Here is this week’s news of grants to historically Black colleges and universities or for programs of particular interest to African Americans in higher education.
Historically Black Virginia State University received a $3 million grant from the U.S. Department of Labor to develop a training program for veterans and displaced workers. The grant will establish a training program to develop workers for the nation’s wireless networks.
Howard University, the historically Black educational institution in the nation’s capital, received a four-year, $1.2 million grant from the U.S. Department of Education to expand the number of educational leaders in the field of speech pathology. The grant program is under the direction of Kay T. Payne, a professor of communication sciences and disorders. Professor Payne holds a Ph.D. in communication and science disorders from Howard University.
The University of Tennessee Health Sciences Center in Memphis received a $50,000 grant from Gilead Sciences Inc. to conduct an education and community awareness program about hepatitis C in the African American community. The grant program will be under the director of Patricia Matthews-Juarez, professor in the department of preventive medicine and co-director of the Research Center on Health Disparities, Equity, and the Exposome at the UTHSC.
Pomona College in Claremont, California, received a $250,000 grant from the Andrew W. Mellon Foundation to fund the college’s Eyes on Africa initiative. The two=year program aims to highlight the diversity of Africa through the performing arts. Guest speakers, artists, musicians, performers, and scholars will visit the Pomona campus over the next two years as part of the program.
The Morehouse School of Medicine in Atlanta received a $3 million grant from the U.S. Department of Health and Human Services for programs to provide access to care for African American adults at risk of depression and cardiovascular diseases in urban areas and rural communities. The project is under the direction of Kisha B. Holden, an associate professor of psychiatry and behavioral sciences at the medical school.
Historically Black Kentucky State University in Frankfort received a $199,138 grant from the U.S. Department of Agriculture to assist veterans and economically disadvantaged farmers in increasing the profitability of their operations.
The University of Alabama at Birmingham received a grant of nearly $3 million from the Centers for Disease Control and Prevention to decrease racial health disparities in the city of Birmingham. The grant will fund programs to improve nutrition and increase physical activity among African Americans in low-income neighborhoods.
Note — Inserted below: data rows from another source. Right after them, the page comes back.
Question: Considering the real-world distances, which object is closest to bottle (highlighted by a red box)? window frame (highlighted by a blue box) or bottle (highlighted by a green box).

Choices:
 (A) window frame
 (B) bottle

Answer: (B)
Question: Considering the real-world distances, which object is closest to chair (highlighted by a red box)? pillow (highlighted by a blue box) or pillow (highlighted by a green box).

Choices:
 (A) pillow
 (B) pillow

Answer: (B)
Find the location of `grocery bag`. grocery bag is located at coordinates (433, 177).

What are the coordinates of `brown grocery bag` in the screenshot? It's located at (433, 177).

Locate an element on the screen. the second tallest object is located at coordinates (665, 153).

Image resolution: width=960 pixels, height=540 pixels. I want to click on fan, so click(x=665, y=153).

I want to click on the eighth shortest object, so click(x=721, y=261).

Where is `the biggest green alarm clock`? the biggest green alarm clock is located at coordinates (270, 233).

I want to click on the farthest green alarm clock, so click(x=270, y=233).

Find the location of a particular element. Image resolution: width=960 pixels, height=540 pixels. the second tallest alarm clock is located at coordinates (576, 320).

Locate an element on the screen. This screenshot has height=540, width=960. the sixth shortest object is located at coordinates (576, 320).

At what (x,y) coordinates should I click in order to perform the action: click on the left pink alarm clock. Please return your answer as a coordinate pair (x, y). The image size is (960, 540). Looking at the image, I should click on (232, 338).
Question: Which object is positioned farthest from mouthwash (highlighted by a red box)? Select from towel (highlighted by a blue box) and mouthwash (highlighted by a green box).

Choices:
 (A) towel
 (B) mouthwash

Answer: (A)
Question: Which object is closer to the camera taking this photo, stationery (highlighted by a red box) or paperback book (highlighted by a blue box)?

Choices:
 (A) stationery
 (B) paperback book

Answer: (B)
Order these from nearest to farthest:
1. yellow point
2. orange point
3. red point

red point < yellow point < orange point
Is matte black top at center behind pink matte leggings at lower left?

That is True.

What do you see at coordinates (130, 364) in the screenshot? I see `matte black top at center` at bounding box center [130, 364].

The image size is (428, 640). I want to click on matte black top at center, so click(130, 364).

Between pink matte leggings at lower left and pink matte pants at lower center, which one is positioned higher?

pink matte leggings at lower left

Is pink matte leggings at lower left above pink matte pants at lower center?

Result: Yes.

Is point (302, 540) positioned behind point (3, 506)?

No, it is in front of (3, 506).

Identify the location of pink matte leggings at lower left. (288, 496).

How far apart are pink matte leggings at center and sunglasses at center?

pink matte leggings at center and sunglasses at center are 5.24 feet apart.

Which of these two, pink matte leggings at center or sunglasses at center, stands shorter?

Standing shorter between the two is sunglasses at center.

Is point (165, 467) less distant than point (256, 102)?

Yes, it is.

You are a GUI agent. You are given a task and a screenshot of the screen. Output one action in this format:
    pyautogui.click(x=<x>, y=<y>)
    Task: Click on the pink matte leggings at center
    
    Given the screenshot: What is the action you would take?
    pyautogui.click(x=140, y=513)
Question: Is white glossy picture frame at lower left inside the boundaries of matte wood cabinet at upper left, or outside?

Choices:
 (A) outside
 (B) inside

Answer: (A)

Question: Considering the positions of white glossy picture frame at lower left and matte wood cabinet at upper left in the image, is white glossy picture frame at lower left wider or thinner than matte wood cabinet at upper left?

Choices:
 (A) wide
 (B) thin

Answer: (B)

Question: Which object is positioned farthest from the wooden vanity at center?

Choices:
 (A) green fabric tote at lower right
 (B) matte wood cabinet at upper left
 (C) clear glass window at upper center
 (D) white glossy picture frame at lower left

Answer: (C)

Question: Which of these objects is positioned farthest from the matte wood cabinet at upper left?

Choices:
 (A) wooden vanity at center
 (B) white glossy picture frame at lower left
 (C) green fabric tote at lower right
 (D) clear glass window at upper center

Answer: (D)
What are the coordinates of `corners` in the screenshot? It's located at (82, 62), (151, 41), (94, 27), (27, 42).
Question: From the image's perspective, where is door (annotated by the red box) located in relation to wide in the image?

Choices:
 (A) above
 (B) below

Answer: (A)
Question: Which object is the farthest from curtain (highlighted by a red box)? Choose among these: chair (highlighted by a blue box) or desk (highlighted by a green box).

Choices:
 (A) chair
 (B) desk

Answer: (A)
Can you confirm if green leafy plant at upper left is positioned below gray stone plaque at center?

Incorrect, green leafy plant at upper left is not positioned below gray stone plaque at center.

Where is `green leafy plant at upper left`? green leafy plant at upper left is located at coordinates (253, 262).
Historically Black Fayetteville State University in North Carolina received a $124,155 grant to establish a Peace Corps recruiting office on campus in conjunction with the department of social work. The program will be under the direction of Terri Moore Brown, chair of the department of social work. Dr. Brown holds a master of social work degree from East Carolina University and a doctorate in higher education administration from North Carolina State University.
The United Negro College Fund received a $270,000 grant from the WellPoint Foundation to fund an internship program for students at UNCF member institutions. Under the program 15 students will be selected for eight-week summer internships each year from 2015 to 2018.
Historically Black Delaware State University in Dover received a $501,100 grant from the National Science Foundation. The money will be earmarked for the acquisition of a scanning electron microscope that will be used for research in the College of Mathematics, Natural Sciences, and Technology.
Hampton University, the historically Black educational institution in Virginia, received a $900,000 grant from the National Institute of Allergy and Infectious Diseases to develop vascular protection against certain pathogens. The research is geared toward developing inhibitors that can protect vascular health in the event of a bio-terror attack.
Historically Black Clark Atlanta University received a $231,500 grant from the Chevron Corporation to provide scholarships and academic support for students in the university’s business and engineering disciplines.